Every time I tell hubby about something like this that happens-Noah bumps his head, Noah falls down-Noah does any of the 5,000 things that little boys do, and he makes me feel like I am a totally incompetent parent. Like I can’t handle anything. Like I don’t know how to take care of my child. I tried telling him what went on today, and I couldn’t even get the whole story out before he started with his whole over-the-top rant about how he was going to call the post office and deal with it and blah blah blah. I’ve got the thing under control. What does he think he is going to do about it way out there in California? I’m sure his complaint is going to mean a whole lot considering he’s 3,000 miles away and wasn’t even around to see it happen.
I hung up on him. He started telling me how I was pissing him. I feel like I’ve been through hell and back today and do not need my husband to tell me how pissed off I’m making him. Not at all. So I just hung up. Maybe he will go cool down and chill the crap out and then call me back. He’s supposed to be there to support me and calm me down, not frustrate me even more than I already am.
It hasn’t been the day that I wanted it to be.
I know when Josh calls again tonight that I’m going to get the third degree as to why I even had Noah sitting on the counter. Like I’m some kind of child that has to answer for her every move. Why? Because it was easier to put him on the counter where I could keep a hand on him than to have him running around the post-office pulling boxes off of the shelf and whatnot. Or running out the door behind the people going in and out. He was sitting just fine. He sits on the counter at our house all the time and never, ever jumps because he knows better. He was there because it was the easiest and safest [so I assumed] place for him.

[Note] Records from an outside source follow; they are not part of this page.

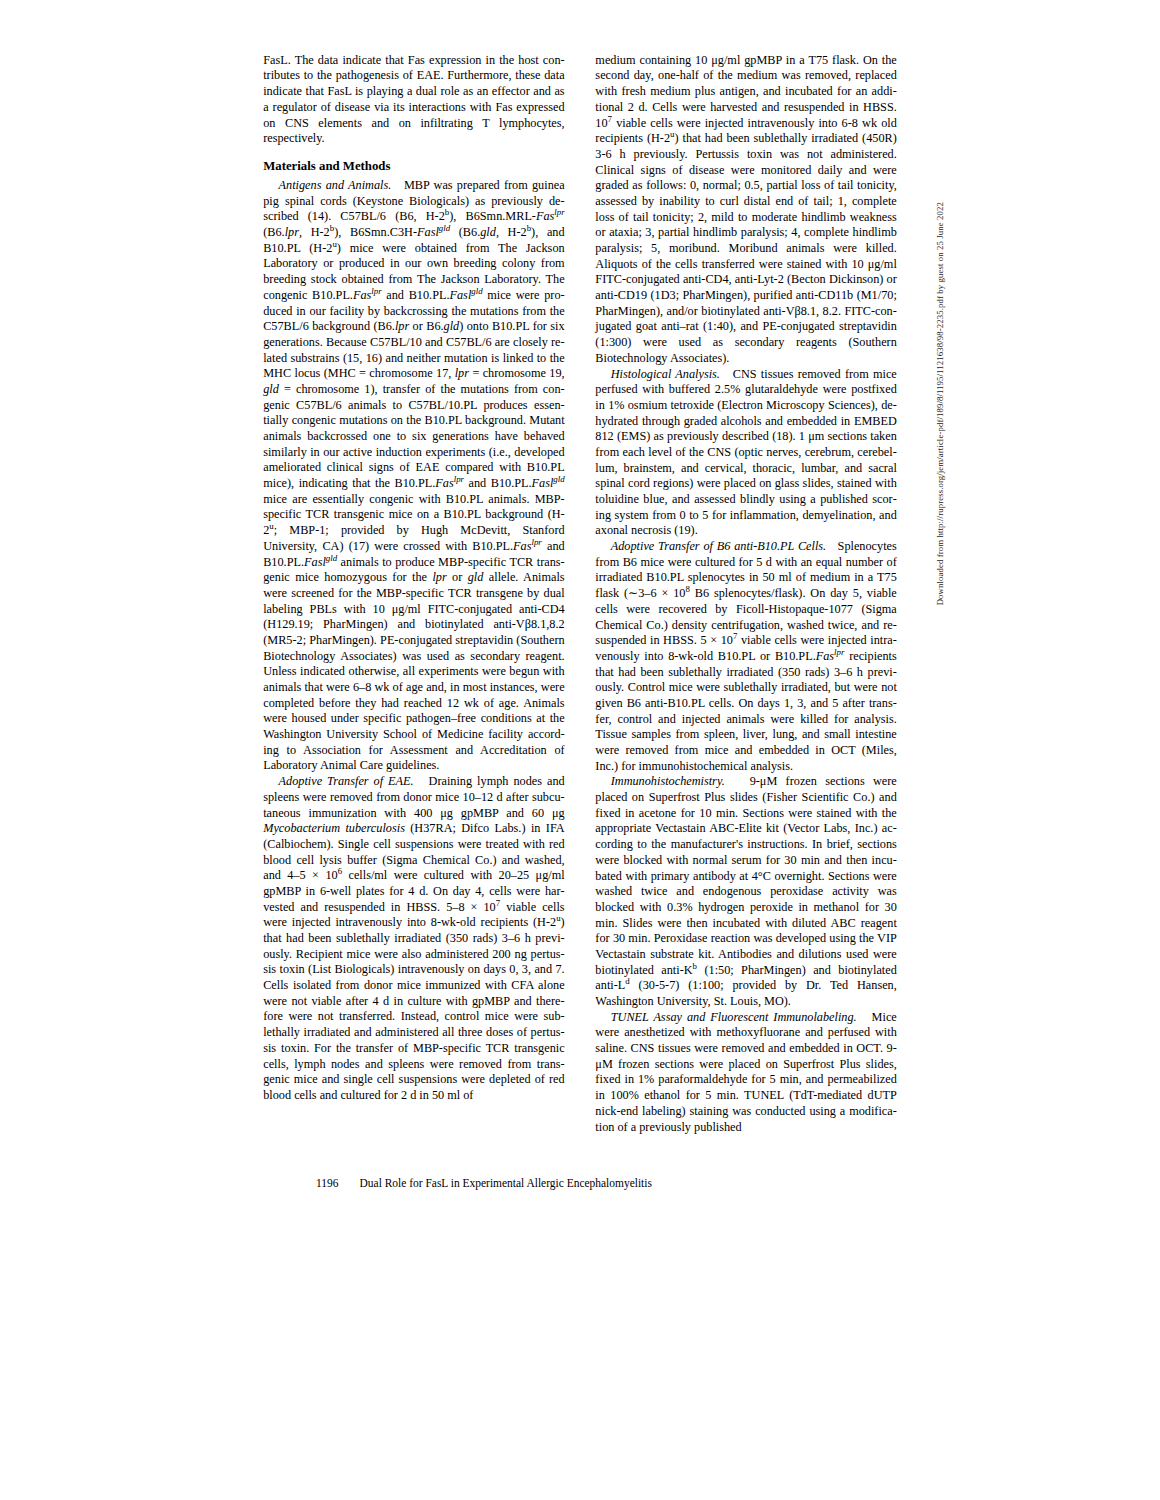Downloaded from http://rupress.org/jem/article-pdf/189/8/1195/1121638/98-2235.pdf by guest on 25 June 2022
FasL. The data indicate that Fas expression in the host contributes to the pathogenesis of EAE. Furthermore, these data indicate that FasL is playing a dual role as an effector and as a regulator of disease via its interactions with Fas expressed on CNS elements and on infiltrating T lymphocytes, respectively.
Materials and Methods
Antigens and Animals. MBP was prepared from guinea pig spinal cords (Keystone Biologicals) as previously described (14). C57BL/6 (B6, H-2b), B6Smn.MRL-Faslpr (B6.lpr, H-2b), B6Smn.C3H-Faslgld (B6.gld, H-2b), and B10.PL (H-2u) mice were obtained from The Jackson Laboratory or produced in our own breeding colony from breeding stock obtained from The Jackson Laboratory. The congenic B10.PL.Faslpr and B10.PL.Faslgld mice were produced in our facility by backcrossing the mutations from the C57BL/6 background (B6.lpr or B6.gld) onto B10.PL for six generations. Because C57BL/10 and C57BL/6 are closely related substrains (15, 16) and neither mutation is linked to the MHC locus (MHC = chromosome 17, lpr = chromosome 19, gld = chromosome 1), transfer of the mutations from congenic C57BL/6 animals to C57BL/10.PL produces essentially congenic mutations on the B10.PL background. Mutant animals backcrossed one to six generations have behaved similarly in our active induction experiments (i.e., developed ameliorated clinical signs of EAE compared with B10.PL mice), indicating that the B10.PL.Faslpr and B10.PL.Faslgld mice are essentially congenic with B10.PL animals. MBP-specific TCR transgenic mice on a B10.PL background (H-2u; MBP-1; provided by Hugh McDevitt, Stanford University, CA) (17) were crossed with B10.PL.Faslpr and B10.PL.Faslgld animals to produce MBP-specific TCR transgenic mice homozygous for the lpr or gld allele. Animals were screened for the MBP-specific TCR transgene by dual labeling PBLs with 10 μg/ml FITC-conjugated anti-CD4 (H129.19; PharMingen) and biotinylated anti-Vβ8.1,8.2 (MR5-2; PharMingen). PE-conjugated streptavidin (Southern Biotechnology Associates) was used as secondary reagent. Unless indicated otherwise, all experiments were begun with animals that were 6–8 wk of age and, in most instances, were completed before they had reached 12 wk of age. Animals were housed under specific pathogen–free conditions at the Washington University School of Medicine facility according to Association for Assessment and Accreditation of Laboratory Animal Care guidelines.
Adoptive Transfer of EAE. Draining lymph nodes and spleens were removed from donor mice 10–12 d after subcutaneous immunization with 400 μg gpMBP and 60 μg Mycobacterium tuberculosis (H37RA; Difco Labs.) in IFA (Calbiochem). Single cell suspensions were treated with red blood cell lysis buffer (Sigma Chemical Co.) and washed, and 4–5 × 106 cells/ml were cultured with 20–25 μg/ml gpMBP in 6-well plates for 4 d. On day 4, cells were harvested and resuspended in HBSS. 5–8 × 107 viable cells were injected intravenously into 8-wk-old recipients (H-2u) that had been sublethally irradiated (350 rads) 3–6 h previously. Recipient mice were also administered 200 ng pertussis toxin (List Biologicals) intravenously on days 0, 3, and 7. Cells isolated from donor mice immunized with CFA alone were not viable after 4 d in culture with gpMBP and therefore were not transferred. Instead, control mice were sublethally irradiated and administered all three doses of pertussis toxin. For the transfer of MBP-specific TCR transgenic cells, lymph nodes and spleens were removed from transgenic mice and single cell suspensions were depleted of red blood cells and cultured for 2 d in 50 ml of
medium containing 10 μg/ml gpMBP in a T75 flask. On the second day, one-half of the medium was removed, replaced with fresh medium plus antigen, and incubated for an additional 2 d. Cells were harvested and resuspended in HBSS. 107 viable cells were injected intravenously into 6-8 wk old recipients (H-2u) that had been sublethally irradiated (450R) 3-6 h previously. Pertussis toxin was not administered. Clinical signs of disease were monitored daily and were graded as follows: 0, normal; 0.5, partial loss of tail tonicity, assessed by inability to curl distal end of tail; 1, complete loss of tail tonicity; 2, mild to moderate hindlimb weakness or ataxia; 3, partial hindlimb paralysis; 4, complete hindlimb paralysis; 5, moribund. Moribund animals were killed. Aliquots of the cells transferred were stained with 10 μg/ml FITC-conjugated anti-CD4, anti-Lyt-2 (Becton Dickinson) or anti-CD19 (1D3; PharMingen), purified anti-CD11b (M1/70; PharMingen), and/or biotinylated anti-Vβ8.1, 8.2. FITC-conjugated goat anti–rat (1:40), and PE-conjugated streptavidin (1:300) were used as secondary reagents (Southern Biotechnology Associates).
Histological Analysis. CNS tissues removed from mice perfused with buffered 2.5% glutaraldehyde were postfixed in 1% osmium tetroxide (Electron Microscopy Sciences), dehydrated through graded alcohols and embedded in EMBED 812 (EMS) as previously described (18). 1 μm sections taken from each level of the CNS (optic nerves, cerebrum, cerebellum, brainstem, and cervical, thoracic, lumbar, and sacral spinal cord regions) were placed on glass slides, stained with toluidine blue, and assessed blindly using a published scoring system from 0 to 5 for inflammation, demyelination, and axonal necrosis (19).
Adoptive Transfer of B6 anti-B10.PL Cells. Splenocytes from B6 mice were cultured for 5 d with an equal number of irradiated B10.PL splenocytes in 50 ml of medium in a T75 flask (∼3–6 × 108 B6 splenocytes/flask). On day 5, viable cells were recovered by Ficoll-Histopaque-1077 (Sigma Chemical Co.) density centrifugation, washed twice, and resuspended in HBSS. 5 × 107 viable cells were injected intravenously into 8-wk-old B10.PL or B10.PL.Faslpr recipients that had been sublethally irradiated (350 rads) 3–6 h previously. Control mice were sublethally irradiated, but were not given B6 anti-B10.PL cells. On days 1, 3, and 5 after transfer, control and injected animals were killed for analysis. Tissue samples from spleen, liver, lung, and small intestine were removed from mice and embedded in OCT (Miles, Inc.) for immunohistochemical analysis.
Immunohistochemistry. 9-μM frozen sections were placed on Superfrost Plus slides (Fisher Scientific Co.) and fixed in acetone for 10 min. Sections were stained with the appropriate Vectastain ABC-Elite kit (Vector Labs, Inc.) according to the manufacturer's instructions. In brief, sections were blocked with normal serum for 30 min and then incubated with primary antibody at 4°C overnight. Sections were washed twice and endogenous peroxidase activity was blocked with 0.3% hydrogen peroxide in methanol for 30 min. Slides were then incubated with diluted ABC reagent for 30 min. Peroxidase reaction was developed using the VIP Vectastain substrate kit. Antibodies and dilutions used were biotinylated anti-Kb (1:50; PharMingen) and biotinylated anti-Ld (30-5-7) (1:100; provided by Dr. Ted Hansen, Washington University, St. Louis, MO).
TUNEL Assay and Fluorescent Immunolabeling. Mice were anesthetized with methoxyfluorane and perfused with saline. CNS tissues were removed and embedded in OCT. 9-μM frozen sections were placed on Superfrost Plus slides, fixed in 1% paraformaldehyde for 5 min, and permeabilized in 100% ethanol for 5 min. TUNEL (TdT-mediated dUTP nick-end labeling) staining was conducted using a modification of a previously published
1196 Dual Role for FasL in Experimental Allergic Encephalomyelitis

I couldn’t bring his stroller in because 1) I can’t lug the huge effing stroller out of the car and into the post office by myself. The doors don’t open automatically and I had a big bag of stuff to mail to my husband to begin with. Let’s see any normal 130 pound woman with a 28 pound child try to successfully accomplish that. And since Little Man can WALK I don’t use the stroller unless we go to the mall or something where he is moving constantly. Because believe me, bigger fits are thrown when we use the stroller than when we don’t. He minds much better when he can stand right there with me like a big boy.
Anyway. That’s my rant for the evening. I feel better, but the phone hasn’t rung again yet and I’ve not had to deal with my husbands condescending tendencies yet. Love that man to death but sometimes he seriously pisses me off.